Extracto de la página:
+ + + +

Al inicio del gobierno del presidente Peña estuvo de moda la noción de que ésta era la gran oportunidad de México, el llamado “momento mexicano”, y que todo lo que hacía falta para consagrarlo en realidad era un gobierno eficaz. Como planteamiento era poderoso y fue convincente para una proporción suficiente del electorado para asegurar su triunfo. La experiencia de estos meses confirma algo que todos los mexicanos instintivamente sabemos: aunque la eficacia gubernamental es necesaria, por toda la retórica que se emplee, no hay certeza alguna de que el país logre el desarrollo.
El éxito en el desarrollo no tiene que ver con el potencial del país (infinito), sino con su desempeño, y éste depende más que de un gobierno eficaz. Se requieren instituciones fuertes, un gobierno competente (que no es lo mismo que eficaz) y, sobre todo, de un Estado de derecho consolidado.
En la actualidad, el país exhibe una enorme propensión al caos, definido este como corrupción, mal gobierno, incertidumbre, violencia, criminalidad y volatilidad. Hay regiones del país que están inmersas en un caos permanente, lo cual puede no impedir que funcione la vida diaria, pero hace imposible pensar en el desarrollo como una posibilidad real. Lo mismo es cierto para las regiones menos caóticas, pero ahí la esencia de la falta de predictibilidad (condición sine qua non para el Estado de derecho) yace en la impunidad imperante.
Millones de mexicanos han desarrollado una extraordinaria capacidad para adaptarse, funcionar con cierto grado de normalidad y ser exitosos. Prácticamente todos los que lo logran se precian de que su triunfo fue a pesar del gobierno. Al mismo tiempo, es evidente que sin un gobierno competente, confiable y eficaz, el éxito es siempre relativo, volátil y sujeto a tantos vaivenes y circunstancias -caos en potencia- que no hay forma de hacerlo perdurable. La clave, entonces, reside en la conformación de un sistema competente de gobierno.

+ + + +

Entradas del conjunto:
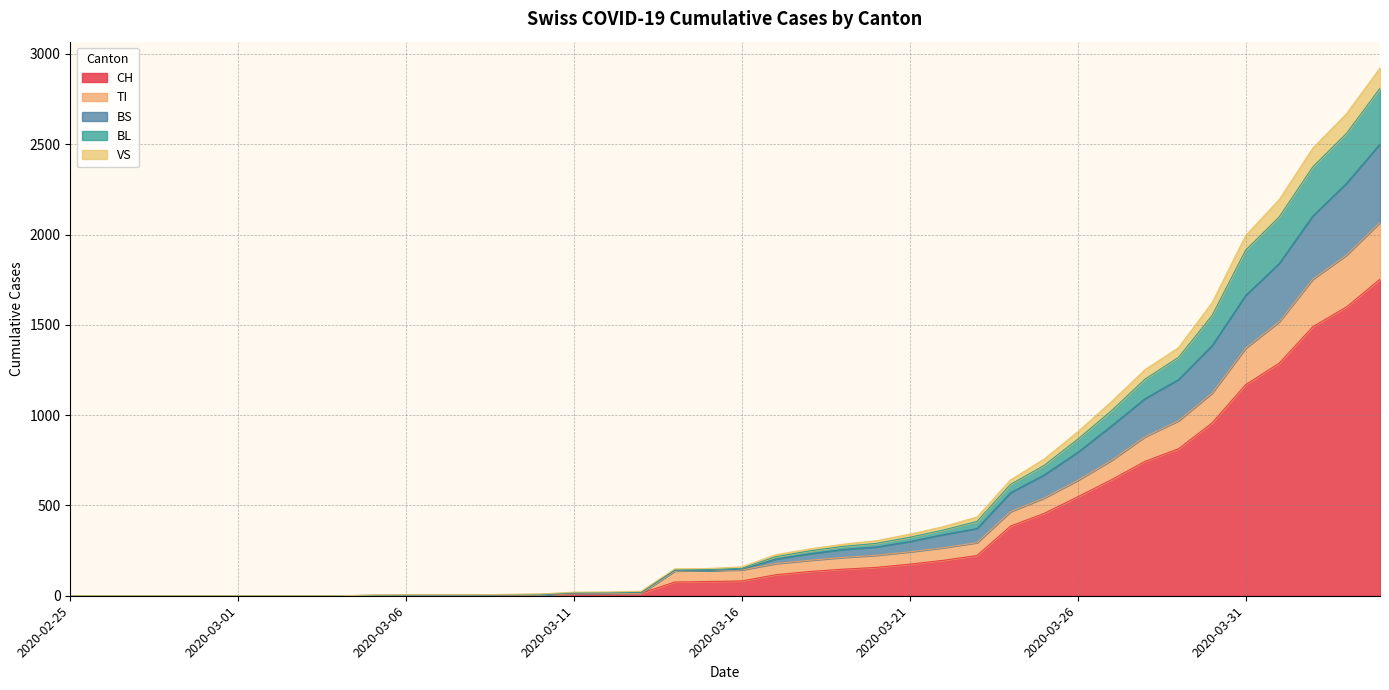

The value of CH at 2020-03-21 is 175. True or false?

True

+ + + +

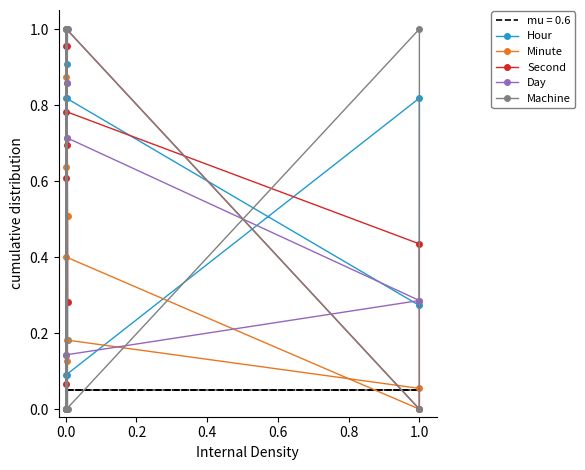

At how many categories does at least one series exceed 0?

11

+ + + +

Ejercicios:
a: Resume en dos oraciones el texto sobre el desarrollo de México.
b: Según el texto sobre el desarrollo de México, ¿qué se requiere para el desarrollo, además de un gobierno eficaz?
c: Retoma el texto sobre el desarrollo de México a partir de su última oración.

Resultados:
a: El texto sostiene que la idea del "momento mexicano", según la cual bastaba un gobierno eficaz para lograr el desarrollo, no da certeza de que el país lo alcance, pues el desarrollo depende del desempeño y requiere instituciones fuertes, un gobierno competente y un Estado de derecho consolidado. Ante la propensión del país al caos, muchos mexicanos logran el éxito a pesar del gobierno, pero ese éxito es volátil, y la clave está en conformar un sistema competente de gobierno.

b: Se requieren instituciones fuertes, un gobierno competente y, sobre todo, un Estado de derecho consolidado.

c:
Un gobierno eficaz es indispensable para el funcionamiento de un país, pero siempre y cuando esa eficacia no se identifique con arbitrariedad. Es claro que en el país pervive un sinnúmero de abusos, vividores, desorden y criminales, circunstancia que exige un gobierno fuerte, capaz de establecer orden, limitar esos excesos y crear un entorno propenso al desarrollo. Pero ese gobierno eficaz tiene que existir y operar en un contexto institucional que lo acote y evite su propio potencial de excederse.
Un gobierno tiene que contar con suficientes facultades para poder actuar, y con un margen de discreción que le permita cumplir con su cometido. Sin embargo, esas facultades no pueden ser tan amplias como para que le permitan flagrante impunidad, el viejo dilema de quien cuida a los cuidadores.
En México con frecuencia no distinguimos entre discrecionalidad y arbitrariedad, pero la diferencia es la que separa a un gobierno eficaz de uno impune. En una ocasión presencié un proceso de auditoría conducido por la comisión de valores estadounidense (SEC) y me impresionaron dos cosas: por un lado, la ilimitada discrecionalidad de esa agencia gubernamental; por el otro, sin embargo, también me impactó la total ausencia de arbitrariedad en sus procesos. Cuando finalmente emitió el resultado de su pesquisa, entregó un enorme “ladrillo” donde la resolución propiamente dicha se encontraba en una sola cuartilla hasta arriba de un enorme documento. Todo el resto era una explicación de qué fue lo que motivó su decisión, por qué modificó su criterio respecto a los precedentes existentes y cuál era su visión hacia el futuro. Es decir, aunque su decisión había sido severa, no existía un milímetro de víscera en ella y todos los actores en el proceso tuvieron claridad precisa de lo que seguía. Esto contrasta con las resoluciones típicas de nuestras agencias reguladoras (como la vieja comisión de competencia) donde se resuelve en una página sin explicación alguna e independientemente de que una decisión contradiga a las previas o a las posteriores. Este asunto es particularmente importante a la luz de la reforma energética.
Para poder ser exitoso México tiene que construir instituciones sólidas que le confieran certidumbre a la ciudadanía: que le permitan confiar que existen autoridades competentes que no van a actuar impunemente ni solapar la impunidad. Una institución fuerte implica limitar el potencial de abuso de la autoridad gubernamental sobre la ciudadanía, sin con ello mermar su funcionamiento. Es en este contexto que la arquitectura de las instituciones es tan trascendente: un mal diseño –pienso en el bodrio político-electoral reciente- puede no contener sino multiplicar la corrupción del sistema.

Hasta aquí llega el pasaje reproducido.